MultiQC is a visualization tool that generates a single HTML report summarising all samples in your project. Most of the pipeline QC results are visualised in the report and further statistics are available in the report data directory.

MultiQC report generated for target-methylseq-qc, in `picard-profiler` highlighting the refine metrics from targeted sequencing at 10X, 20X, 30X and 50X coverage.

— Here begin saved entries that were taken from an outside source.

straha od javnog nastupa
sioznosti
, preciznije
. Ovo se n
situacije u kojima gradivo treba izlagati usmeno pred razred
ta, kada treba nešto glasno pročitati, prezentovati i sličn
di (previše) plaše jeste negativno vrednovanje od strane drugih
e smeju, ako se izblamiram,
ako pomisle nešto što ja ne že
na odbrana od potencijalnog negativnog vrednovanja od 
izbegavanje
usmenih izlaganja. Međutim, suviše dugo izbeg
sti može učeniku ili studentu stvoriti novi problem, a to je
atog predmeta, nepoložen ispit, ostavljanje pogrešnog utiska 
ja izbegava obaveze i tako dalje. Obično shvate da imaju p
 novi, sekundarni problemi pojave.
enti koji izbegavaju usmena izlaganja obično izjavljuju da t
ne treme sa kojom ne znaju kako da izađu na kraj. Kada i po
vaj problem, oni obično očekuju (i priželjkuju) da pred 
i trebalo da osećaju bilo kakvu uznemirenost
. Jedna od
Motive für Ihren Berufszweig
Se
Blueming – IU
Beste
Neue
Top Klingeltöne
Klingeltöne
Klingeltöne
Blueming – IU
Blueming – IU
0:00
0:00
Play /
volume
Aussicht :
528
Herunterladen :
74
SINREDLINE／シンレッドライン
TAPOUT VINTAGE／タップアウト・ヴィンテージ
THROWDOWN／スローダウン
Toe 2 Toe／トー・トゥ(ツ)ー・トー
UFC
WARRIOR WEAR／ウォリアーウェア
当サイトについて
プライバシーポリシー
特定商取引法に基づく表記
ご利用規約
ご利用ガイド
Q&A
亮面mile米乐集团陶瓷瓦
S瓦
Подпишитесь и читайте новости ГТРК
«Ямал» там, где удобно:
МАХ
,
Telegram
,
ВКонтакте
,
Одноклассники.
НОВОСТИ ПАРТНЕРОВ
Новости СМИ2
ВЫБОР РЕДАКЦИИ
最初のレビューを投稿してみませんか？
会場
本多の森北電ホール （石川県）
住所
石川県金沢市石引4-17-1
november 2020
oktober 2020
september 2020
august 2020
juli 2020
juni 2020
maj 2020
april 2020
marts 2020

Results generated by MultiQC collate pipeline QC from supported tools e.g. FastQC. The pipeline has special steps which also allow the software versions to be reported in the MultiQC output for future traceability. For more information about how to use MultiQC reports, see http://multiqc.info.

Pipeline information

Output files

pipeline_info/
- Reports generated by Nextflow: execution_report.html, execution_timeline.html, execution_trace.txt and pipeline_dag.dot/pipeline_dag.svg.
- Reports generated by the pipeline: pipeline_report.html, pipeline_report.txt and software_versions.yml. The pipeline_report* files will only be present if the --email / --email_on_fail parameter’s are used when running the pipeline.
- Reformatted samplesheet files used as input to the pipeline: samplesheet.valid.csv.

Nextflow provides excellent functionality for generating various reports relevant to the running and execution of the pipeline. This will allow you to troubleshoot errors with the running of the pipeline, and also provide you with other information such as launch commands, run times and resource usage.